▶ GIVEN TEXT:
Arvind Fashions manages a portfolio of 27 fashion brands, ranging from owned ones including Flying Machine, Newport, and Excalibur to licensed international brands like US Polo Assn., Arrow, GAP, Arrow, Tommy Hilfiger, and Calvin Klein. It markets the brands through its network of 1,290 stores. Those brands are also available across approximately 10,000 multi-brand outlets across 192 cities and towns.

Arvind Ltd., the main company of the Indian conglomerate, was incorporated in 1930 as a textile manufacturer and is often credited for bringing denim into the domestic market in the 1980s.

Flying Machine has been present on Flipkart and Myntra, the online fashion platform the homegrown e-tailer bought in 2014, for more than six years. With the investment, the Flipkart and Arvind Fashions will work collaboratively to identify new opportunities and synergies to innovate and develop products, the two companies said in a joint statement.

Flipkart CEO Kalyan Krishnamurthy said that through this investment, his firm is looking forward to “partnering with the team at Arvind Youth Brands to continue to grow the market for its portfolio of products.”

Flying Machine alone clocked USD 48.5 million in sales in the fiscal year 2019, according to the ET report, accounting for 36% of Arvind Fashions’ revenue.

“The partnership with the Flipkart Group will help us accelerate our online growth strategy as we focus our efforts on developing an omnichannel retail approach for Arvind Youth Brands and Flying Machine,” said J. Suresh, Managing Director and Chief Executive Officer of Arvind Fashions, in the statement.

▶ ASSIGNMENT:
Continue the article above about Flipkart's investment in Arvind Fashions' Flying Machine brand, picking up after the quote from J. Suresh.

▶ DATA:

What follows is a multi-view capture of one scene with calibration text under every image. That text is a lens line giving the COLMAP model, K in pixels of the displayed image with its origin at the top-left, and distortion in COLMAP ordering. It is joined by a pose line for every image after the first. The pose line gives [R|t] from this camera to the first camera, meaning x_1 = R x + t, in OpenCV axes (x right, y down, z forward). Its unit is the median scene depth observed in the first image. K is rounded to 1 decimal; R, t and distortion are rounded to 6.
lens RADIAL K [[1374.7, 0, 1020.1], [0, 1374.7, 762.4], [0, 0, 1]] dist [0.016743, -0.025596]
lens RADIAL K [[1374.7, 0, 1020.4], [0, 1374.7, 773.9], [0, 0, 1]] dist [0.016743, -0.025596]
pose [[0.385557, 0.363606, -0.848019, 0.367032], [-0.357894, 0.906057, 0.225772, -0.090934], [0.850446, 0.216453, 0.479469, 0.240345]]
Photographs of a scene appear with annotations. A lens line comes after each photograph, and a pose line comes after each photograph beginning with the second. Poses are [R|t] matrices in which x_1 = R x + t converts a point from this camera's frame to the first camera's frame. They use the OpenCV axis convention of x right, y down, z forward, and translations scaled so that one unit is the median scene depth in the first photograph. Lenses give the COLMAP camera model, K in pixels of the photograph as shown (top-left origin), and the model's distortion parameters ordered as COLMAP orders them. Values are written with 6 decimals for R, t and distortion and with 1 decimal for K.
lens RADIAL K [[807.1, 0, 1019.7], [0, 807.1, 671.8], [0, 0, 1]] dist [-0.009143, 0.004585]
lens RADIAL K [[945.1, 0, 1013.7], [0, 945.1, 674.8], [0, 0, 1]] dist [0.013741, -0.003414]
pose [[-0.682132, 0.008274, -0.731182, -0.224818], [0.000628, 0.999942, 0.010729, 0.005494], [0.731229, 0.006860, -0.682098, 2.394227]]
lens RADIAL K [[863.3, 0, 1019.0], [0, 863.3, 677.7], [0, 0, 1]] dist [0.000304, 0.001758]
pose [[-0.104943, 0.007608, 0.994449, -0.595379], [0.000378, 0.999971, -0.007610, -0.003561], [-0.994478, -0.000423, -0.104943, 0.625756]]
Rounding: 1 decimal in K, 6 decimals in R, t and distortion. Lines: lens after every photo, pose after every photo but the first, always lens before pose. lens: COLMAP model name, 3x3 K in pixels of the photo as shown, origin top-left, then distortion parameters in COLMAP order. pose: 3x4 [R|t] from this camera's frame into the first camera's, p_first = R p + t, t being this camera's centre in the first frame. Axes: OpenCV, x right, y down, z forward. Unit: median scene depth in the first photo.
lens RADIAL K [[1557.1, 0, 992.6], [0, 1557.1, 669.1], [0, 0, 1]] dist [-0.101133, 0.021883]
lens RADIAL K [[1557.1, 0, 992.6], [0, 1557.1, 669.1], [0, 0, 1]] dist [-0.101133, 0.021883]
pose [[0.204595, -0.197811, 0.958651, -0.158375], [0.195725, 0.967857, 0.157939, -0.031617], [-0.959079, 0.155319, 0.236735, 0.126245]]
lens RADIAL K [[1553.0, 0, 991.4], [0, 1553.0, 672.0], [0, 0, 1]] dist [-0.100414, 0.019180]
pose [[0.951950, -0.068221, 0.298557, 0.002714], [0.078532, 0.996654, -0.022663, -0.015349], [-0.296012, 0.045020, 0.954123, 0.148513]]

▶ ANSWER BELOW:
Suresh said, given the strong existing relationship with Flipkart, and its presence in online fashion, “it was an obvious choice” for the company. Flipkart and Myntra will be “our preferred online partner for the Flying Machine brand, while we continue to grow our offline sales through channels like exclusive brand stores, department stores, and multi-brand stores,” he added.

Flipkart has been streamlining its operations in fashion, one of the leading categories for the e-tailer over the past one year. Late last year, it shut down Jabong, one of the online fashion companies it acquired in 2016, and merged its back-office functions with that of Myntra to drive efficiencies and create a single fashion platform to simplify the business and the customer proposition, stated Brett Biggs, CFO at Walmart during the company’s earnings release in November 2019.

The recent investment is expected to help Flipkart-Myntra combo to retain their dominant position in the online fashion market, where it has a significant lead over its largest rival Amazon. A TechCrunch report, citing data from Forrester, said the Indian online fashion market was worth USD 7 billion last year.

According to a Times of India report, the e-commerce platforms in the country have surpassed pre-COVID-19-level sales this month as more people are opting to buy things online amid the surge in novel coronavirus cases in the country. However, while the volumes are back for e-tailers, in terms of value, they are yet to catch up, since users are mostly buying things that are essential and urgent.

“It is a need-based purchase that is happening,” Satish Meena told KrASIA in a recent interaction. “Categories like smartphones, laptops, masks, home sanitization are selling, but the demand is yet to catch up for fashion, or appliances, because those who wanted to upgrade, they might be postponing their purchase decisions because of limited visibility of how and when this crisis is going to be over.”

He believes that this is a window of opportunity for e-tailers as the consumer spending to expected to come back in six to nine months and that once it gets back, a huge part of it would go toward online. Thus Flipkart strengthening its muscles in the fashion category seems like a calculated move in order to tap the demand at the right time.

Analysts believe that more traditional fashion houses will look to deepen their online engagement given that offline retail in the fashion category will not recover anytime soon as people will be wary of going out to malls and stores to buy clothes and accessories. India’s fashion and apparel sector has recovered only 35% of sales compared to January levels, according to another report by ET citing data collated by Redseer Consulting.